Supplied text =>
Religious places have this. Maybe it’s because a peaceful space is required for mortals to dialogue with their God. Perhaps God doesn’t scream or yell. Rather, the Higher Being speaks in a still small voice. It’s hard to hear someone in the thick of noise. It’s hard to hear yourself. Most people would find that as soon as they sit into a comforting environment, the first physiological response is a sigh; a discharge of anxiety stored in the body. This form of relief is not just for the religious, but also for people who do not belong to a formal religion. Thomas Merton once said that when we truly come into contact with God, we come into contact with our Self. And when we come into contact with our Self, we also get to know God. Even a walk in a park, coming into contact with nature, has a causal effect of soothing the mind and body. I must admit, up until recently, I have not visited the Botanic Gardens[ provide link] since my childhood. I was shocked to find this haven, tucked just about three bus-stops away from the City. The contact with the greenery, as well as the the calm that it left me with, appealed my family and I to make it a point to come here more routinely.

Extracted data =>
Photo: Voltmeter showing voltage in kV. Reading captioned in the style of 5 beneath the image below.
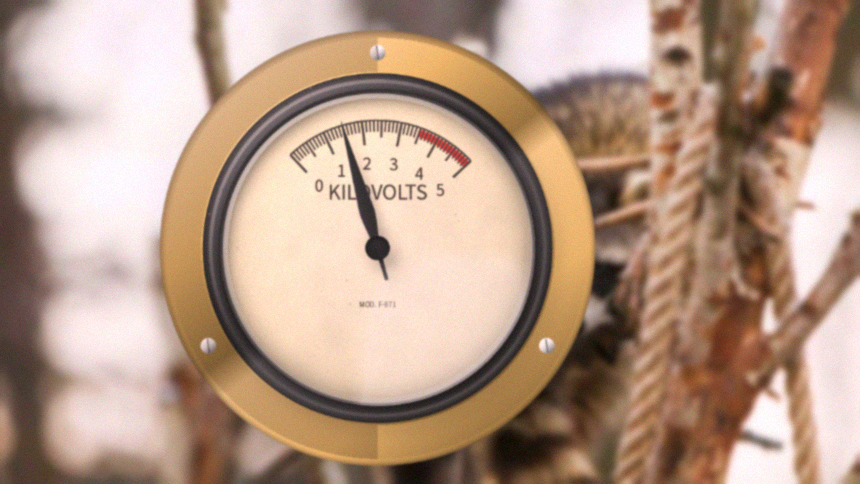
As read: 1.5
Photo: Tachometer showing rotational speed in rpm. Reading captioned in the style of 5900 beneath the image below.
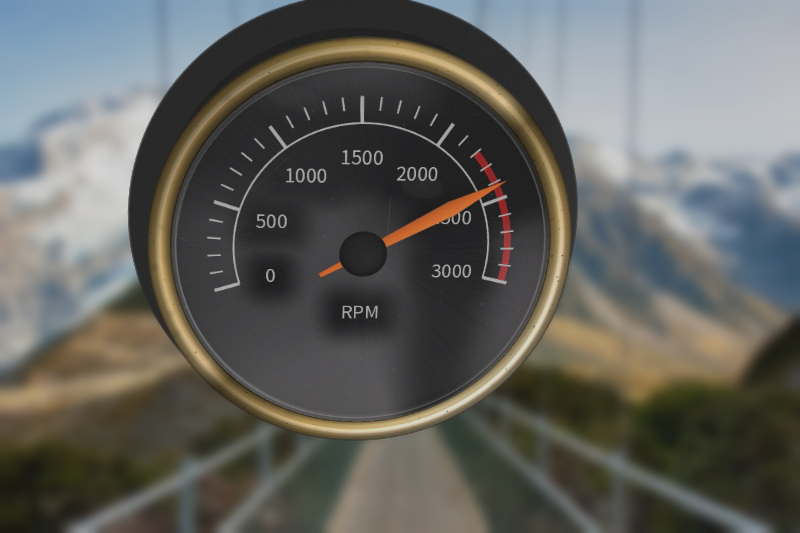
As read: 2400
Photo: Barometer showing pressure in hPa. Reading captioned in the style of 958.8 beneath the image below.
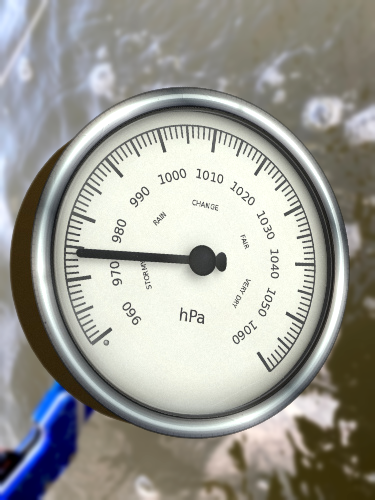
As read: 974
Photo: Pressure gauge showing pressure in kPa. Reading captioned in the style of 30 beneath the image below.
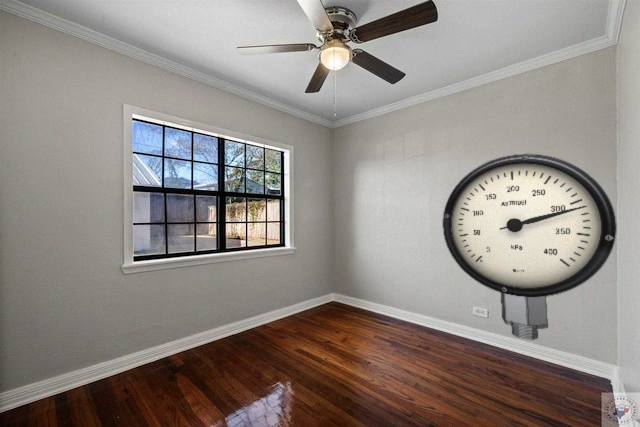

Activity list =>
**1.** Copy out every sentence in the text about quiet places that contains the word "God".
**2.** Write the next part of the text about quiet places and the Botanic Gardens, starting right after its last sentence.
The data isn't needed for what follows.

Responses by task =>
**1.**
- Maybe it’s because a peaceful space is required for mortals to dialogue with their God.
- Perhaps God doesn’t scream or yell.
- Thomas Merton once said that when we truly come into contact with God, we come into contact with our Self.
- And when we come into contact with our Self, we also get to know God.

**2.**
We must find places that we can call Sacred. Secular spaces can become sacred if the conditions are fitting. Often times, this place provides a sense of safety and comfort. It does not not demand anything of you. You are likely to feel a sense of easing in. Someone once told me that he found this type of space in the flight of stairs in a block of flats adjacent to the one that he lived in. Covered in dim-light and seated on concrete steps, he can afford to just be.
We need a personal space. The impact is universal.